Medienvertreter sind wichtige Multiplikatoren im Markt und agieren in ihrem jeweiligen Fachgebiet häufig als Top Influencer. Daher ist es aus Unternehmens- wie auch Agentursicht wichtig, professionell mit ihnen umzugehen sowie ein gutes, vertrauensvolles Verhältnis aufzubauen und zu pflegen. Unabhängig davon, ob die Person, mit der man hier zu tun hat, ein Vertreter eines Online- oder Print-Mediums ist, ein Blogger, ein YouTuber oder Instagrammer – jede erfolgreiche Zusammenarbeit basiert auf einem sehr guten, vertrauensvollen und häufig langjährigen Verhältnis zwischen PR Leuten, seien sie aus Unternehmen oder Agenturen, und Medienvertretern. Nicht zu vergessen das menschliche Miteinander, das in der Beziehung zu Medienvertretern eine genauso essenzielle Rolle einnimmt wie im „wahren Leben“. Sei es in einer Partnerschaft, unter Freunden, in der Familie oder innerhalb einer Geschäftsbeziehung. Denn wer kontaktiert nicht lieber jemanden, den er kennt, von dem er weiß, dass er regelmäßig verlässlich eine umfassende und schnelle bzw. termintreue Antwort erhält als jemanden, der unfreundlich, unzuverlässig oder ohne das notwendige Know-how handelt.

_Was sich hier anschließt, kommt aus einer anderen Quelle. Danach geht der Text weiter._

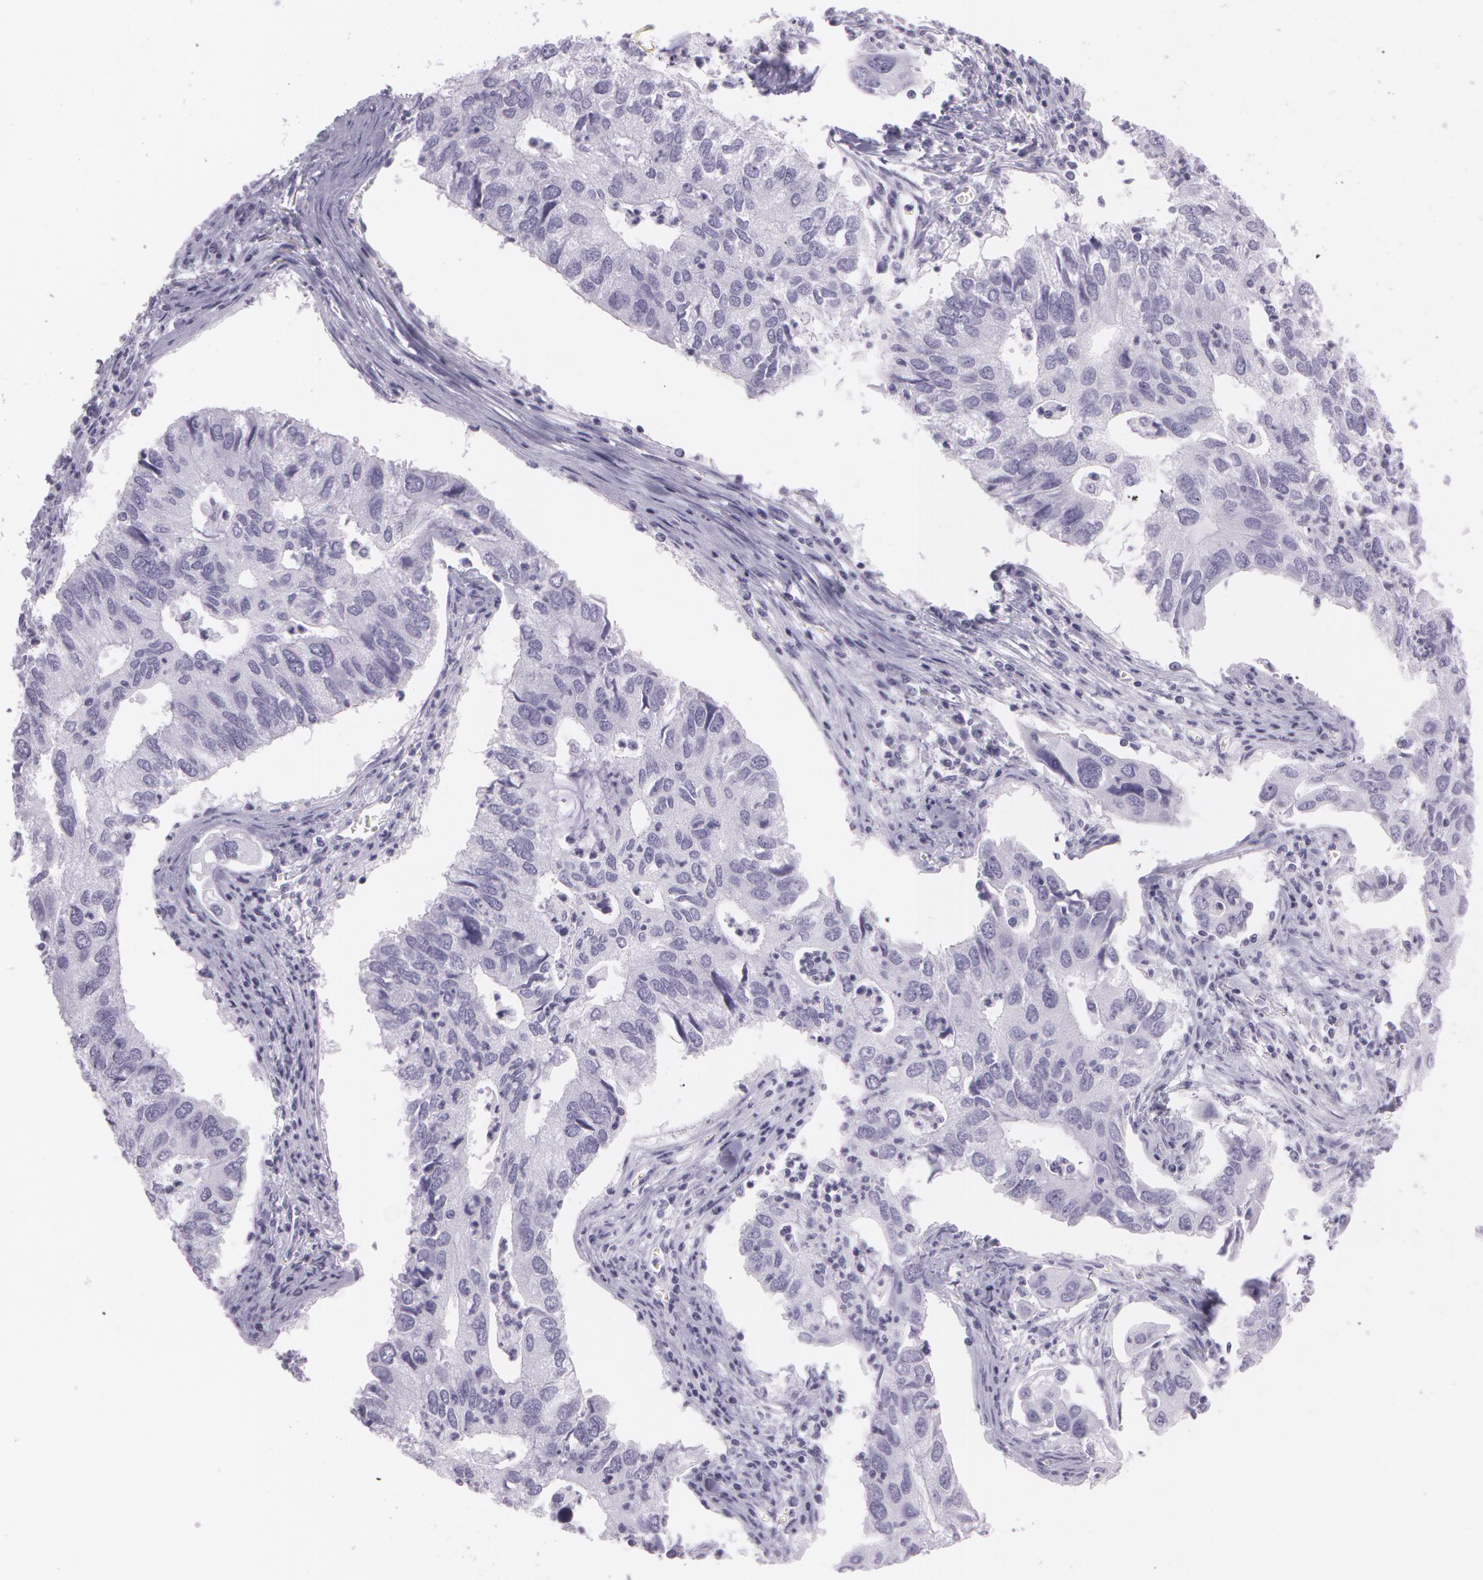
{"staining": {"intensity": "negative", "quantity": "none", "location": "none"}, "tissue": "lung cancer", "cell_type": "Tumor cells", "image_type": "cancer", "snomed": [{"axis": "morphology", "description": "Adenocarcinoma, NOS"}, {"axis": "topography", "description": "Lung"}], "caption": "Immunohistochemistry (IHC) micrograph of human lung adenocarcinoma stained for a protein (brown), which exhibits no staining in tumor cells.", "gene": "SNCG", "patient": {"sex": "male", "age": 48}}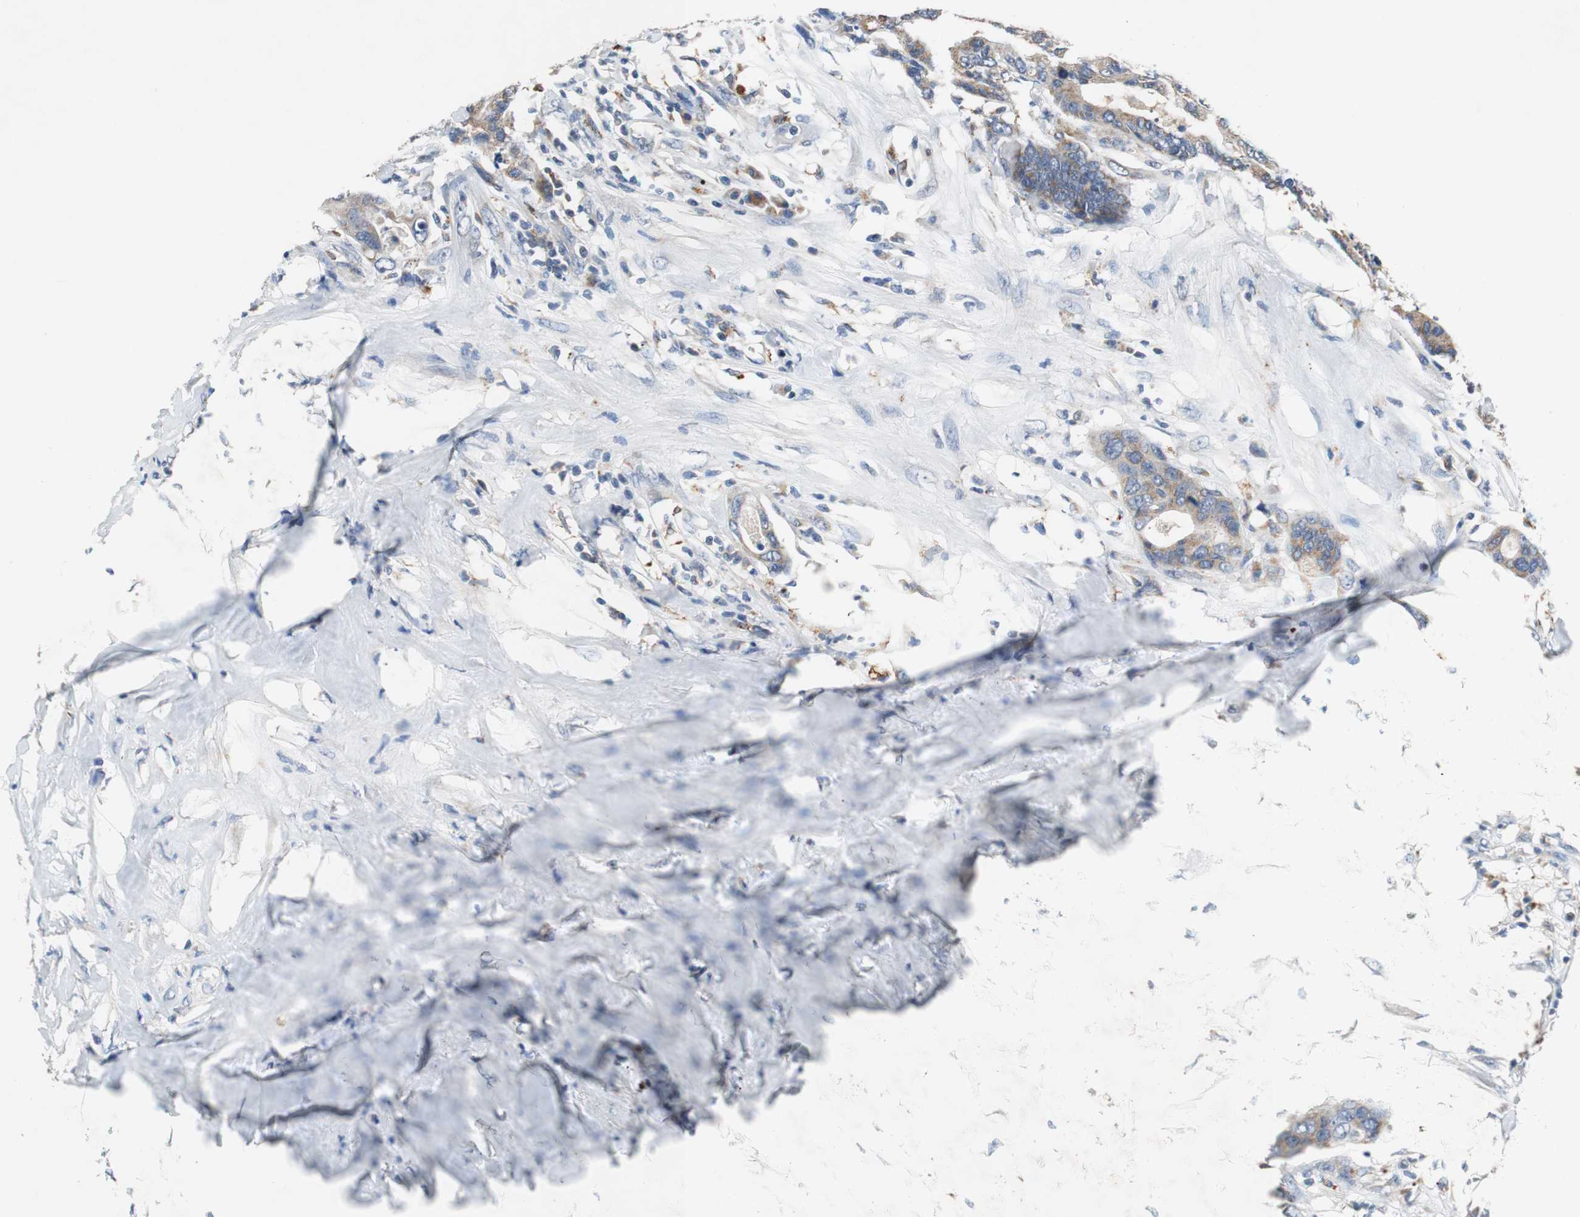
{"staining": {"intensity": "weak", "quantity": ">75%", "location": "cytoplasmic/membranous"}, "tissue": "colorectal cancer", "cell_type": "Tumor cells", "image_type": "cancer", "snomed": [{"axis": "morphology", "description": "Adenocarcinoma, NOS"}, {"axis": "topography", "description": "Rectum"}], "caption": "Protein staining displays weak cytoplasmic/membranous expression in approximately >75% of tumor cells in adenocarcinoma (colorectal). The protein is stained brown, and the nuclei are stained in blue (DAB (3,3'-diaminobenzidine) IHC with brightfield microscopy, high magnification).", "gene": "NLGN1", "patient": {"sex": "male", "age": 55}}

Im Fokus: Relevanter Content

Im Mittelpunkt erfolgreicher Media Relations steht die Aufgabe, die Medienvertreter mit für sie relevantem Content zu versorgen. Dieser Content sollte informativ und vertrauenswürdig sein sowie den Medien zuverlässig und unaufdringlich zur Verfügung gestellt werden. Das A&O dabei stellt eine bedarfsgerechte Aufarbeitung der Informationen dar. Einen Journalisten eines Wirtschafts- oder Consumer-Mediums mit technischen Bits und Bytes zu bedienen erweist sich als ebenso unprofessionell wie einen ‚Hardcore Techi‘ mit einem Fashion-Video zu beglücken. Ein Instagrammer hat komplett andere Anforderungen an Content wie ein Redakteur eines herkömmlichen Online-Mediums, ein YouTuber oder ein Lifestyle-Blogger. Aber eines haben alle gemeinsam: Sie benötigen relevante, individuell zugeschnittene und spannende News. Und dies schnell, unkompliziert und vollständig.

Das richtige PR Tool

Mindestens ebenso wichtig wie die Lieferung relevanter Inhalte ist die Art und Weise, wie die Inhalte übermittelt werden. Handelt es sich um eine Information, die mit einer kurzen Pressemeldung abgehandelt werden kann, so bringt es nichts, den Medienvertreter für zwei Tage aus dem Büro zu holen, um ihm dieselbe Information im Rahmen eines zeitintensiven Events zu liefern. Geht es hingegen um die Vorstellung eines weltweit erstmals der Öffentlichkeit präsentierten Produkts oder beispielsweise eines Fitness-Wearable, dessen Vorzüge man live erleben und ausprobieren sollte, um sich ein komplettes Bild zu machen, so freut sich der Redakteur sicherlich über eine Live-Demo während einer Veranstaltung und schaufelt sich dafür Zeit frei. Sollen zum Beispiel Interviews mit einem Firmenvertreter stattfinden, so gilt es auch hier, auf die individuellen Bedürfnisse der Redakteure einzugehen – bei dem einen Redakteur bietet sich ein persönlicher Besuch an, beim nächsten ein Webmeeting und bei wieder einem anderen der Lunchtermin im Restaurant. Zudem kann es auch ein Zeichen von Wertschätzung sein, einen Redakteur oder Blogger zum Beispiel in den Firmensitz einzuladen, sei es für ein Gespräch oder zum Beispiel für eine individuelle Werksführung. Auch hier gilt es, sensibel und flexibel zu sein und die individuellen Bedürfnisse eines jeden Redakteurs zu berücksichtigen, bevor man Maßnahmen ins Blaue plant.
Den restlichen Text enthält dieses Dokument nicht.